Komisyon üyeleri hiçbir zaman hiçbir şekilde Hükümete para vermemeli, ne de en ufak bir şekilde kontrolü veya etkisi altına girmemelidir . insanları vergilendirerek; kefalet senetleri ihracı ve satışı ile; finanse edilen kredilerle; veya ülkede bulunabilecek çok sayıda bankanın herhangi birinden borç alarak; ancak hiçbir durumda, para yaratma gücüne sahip olanlardan borç almasına izin verilmemelidir.

(Alıntı dan burada , ama Ricardo'nun 1824 broşürü "ait bir Merkez Bankası Kurulması Planı da üzerinde bir ek olarak bulunabilir", bu kitapta )

Bu arada diğerleri, merkez bankacılığının "kurucu babasını", The Economist'in "ünlü" editörlerinden Walter Bagehot (1873'te " Lombard Street: " adlı kitabın yayınlandığını fark etmiş olabilirsiniz. Para Piyasasının Tanımı ", mali kriz durumunda son çare borç veren olarak İngiltere Merkez Bankası'nın (hala özel, kar amacı gütmeyen bir kurum) rolünü savunduğunu belirtti. Buna rağmen, serbest bankacılık sektörünü de savundu.
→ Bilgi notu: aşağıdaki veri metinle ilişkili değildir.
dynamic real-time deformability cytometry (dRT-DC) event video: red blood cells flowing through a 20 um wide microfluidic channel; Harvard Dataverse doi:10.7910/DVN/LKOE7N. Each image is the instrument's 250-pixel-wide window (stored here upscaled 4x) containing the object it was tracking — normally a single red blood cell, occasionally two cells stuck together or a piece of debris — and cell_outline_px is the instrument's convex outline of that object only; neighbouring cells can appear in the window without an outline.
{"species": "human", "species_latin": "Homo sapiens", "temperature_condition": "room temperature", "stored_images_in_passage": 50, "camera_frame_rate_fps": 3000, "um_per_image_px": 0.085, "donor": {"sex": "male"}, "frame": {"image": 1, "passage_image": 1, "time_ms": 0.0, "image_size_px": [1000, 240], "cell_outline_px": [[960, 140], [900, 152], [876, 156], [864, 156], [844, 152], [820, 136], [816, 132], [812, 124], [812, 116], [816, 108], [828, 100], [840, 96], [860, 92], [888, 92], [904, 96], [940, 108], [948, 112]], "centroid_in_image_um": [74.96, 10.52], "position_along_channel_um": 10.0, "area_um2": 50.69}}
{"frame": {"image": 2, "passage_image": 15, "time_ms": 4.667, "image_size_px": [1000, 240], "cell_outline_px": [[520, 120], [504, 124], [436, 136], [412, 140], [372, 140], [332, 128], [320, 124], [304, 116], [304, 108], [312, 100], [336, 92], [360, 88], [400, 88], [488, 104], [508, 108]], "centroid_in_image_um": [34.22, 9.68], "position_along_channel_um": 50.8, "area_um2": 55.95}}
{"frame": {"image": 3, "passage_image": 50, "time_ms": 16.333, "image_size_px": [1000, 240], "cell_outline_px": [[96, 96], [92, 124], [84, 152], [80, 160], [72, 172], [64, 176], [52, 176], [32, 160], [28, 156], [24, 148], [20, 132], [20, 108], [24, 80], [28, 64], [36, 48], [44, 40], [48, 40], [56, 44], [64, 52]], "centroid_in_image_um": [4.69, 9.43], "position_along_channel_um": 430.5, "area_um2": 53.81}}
Bir teklif ( buradan ):

Banka müdürlerininki gibi, tüm yedeklerimizi tek bir kurula emanet etme sisteminin çok anormal olduğunu ispatlamazsam, amacım konusunda başarısız olacağım; çok tehlikeli olduğunu; kötü sonuçlarının, çok hissedilmesine rağmen, tam olarak görülmediğini; geleneksel tartışmalarla gizlenmiş ve eski tartışmaların tozunun içine gizlenmişlerdir.

Ama söylenecek - Ne daha iyi olurdu? Başka hangi sistemler olabilir? Tek bir bankadaki kardinal işlevine bağlı olarak bir bankacılığa çok alışkınız ki, başkalarını zorlukla kavrayabiliriz. Ancak, Hükümet tek başına bankacılık yapmasına izin verdiyse, ortaya çıkacak olan doğal sistem, eşit veya tamamen eşit olmayan büyüklükteki pek çok bankanın sistemiydi. Diğer tüm işlemlerde rekabet, işlemcileri kaba bir yaklaşık eşitlik haline getirir. Pamuk iplikçiliğinde, hiçbir firma uzak ve kalıcı olarak diğerlerinden daha üstün değildir. Pamuk dünyasında bir monarşiye eğilim yoktur; ne de bankacılığın serbest bırakıldığı yerlerde, bankacılıkta bir monarşiye de eğilim yoktur.

Daha fazla referans için, " Hume ve Smith'ten Wicksell'e Para Para Teorisi ve Politikası: Para, Kredi ve Ekonomi" kitabına bakın .

Sitemizi kullandığınızda şunları okuyup anladığınızı kabul etmiş olursunuz: Çerez Politikası ve Gizlilik Politikası.
Licensed under cc by-sa 3.0 with attribution required.